Steven Randall y Naomí dieron un paso adelante y se asomaron a las parduscas páginas de papel vitela, las cuales contenían cuatro angostas columnas nítidamente escritas en griego, a mano y en letra de molde.
– Están ustedes contemplando un fragmento del Evangelio según San Lucas -dijo el doctor Jeffries-. Observen la tarjeta de explicación que está en esa esquina.
Randall leyó el contenido mecanografiado en la tarjeta. El Códice Sinaiticus se encontraba abierto en la página correspondiente al versículo 23:14 de San Lucas. Al pie de la tercera columna, en la página izquierda, había unos versos que describían la agonía de Cristo en el Monte de los Olivos; versos que muchos expertos anteriores no habían conocido antes del descubrimiento de esta Biblia, así que no los habían utilizado en sus propias traducciones.
– Este manuscrito, en su estado original -dijo el doctor Jeffries-, probablemente contenía 730 hojas Las que han sobrevivido son 390… 242 de las cuales están dedicadas al Viejo Testamento, y 148 representan el Nuevo Testamento en su totalidad. La vitela, como ustedes verán, está hecha tanto de piel de oveja como de piel de cabra. La escritura, toda en mayúsculas, está hecha por manos de tres diferentes escribanos, muy probablemente antes del año 350 A. D. -El doctor Jeffries se volvió hacia Randall-. Que toda esta porción del Códice Sinaiticus se haya logrado salvar la hace una historia muy emocionante. ¿Ha escuchado usted el nombre de Constantine Tischendorf?

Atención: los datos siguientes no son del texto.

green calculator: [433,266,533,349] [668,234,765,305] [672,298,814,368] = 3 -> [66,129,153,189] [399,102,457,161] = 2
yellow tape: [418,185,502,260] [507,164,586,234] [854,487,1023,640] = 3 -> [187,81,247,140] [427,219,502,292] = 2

Randall meneó la cabeza. Nunca antes había oído ese extraño nombre, pero le intrigaba.
– Ahí va, brevemente, esta emocionante historia -dijo el doctor Jeffries con evidente gusto-. Tischendorf era un experto bíblico alemán. Siempre estaba hurgando a través del Medio Oriente, en busca de manuscritos antiguos. En uno de sus viajes, en mayo de 1844, trepó el amurallado Monasterio de Santa Catalina, en el Monte Sinaí, en Egipto. Cuando atravesaba uno de los corredores del monasterio, advirtió un gran cesto de basura colmado de lo que parecían ser girones de manuscritos. Husmeando en el cesto, Tischendorf se percató de que lo que allí había eran hojas de pergamino antiguo. Dos cestos similares ya habían sido quemados como desecho, y éste estaba a punto de sufrir el mismo destino. Tischendorf logró persuadir a los monjes de que le entregaran el contenido del cesto para que él lo examinara. Después de escombrar entre los desperdicios. Tischendorf encontró 129 hojas de un antiguo Viejo Testamento escrito en griego. Los monjes, una vez enterados de su valor, le permitieron conservar sólo 43 de las hojas, las mismas que él llevó a Europa y las presentó al Rey de Sajonia.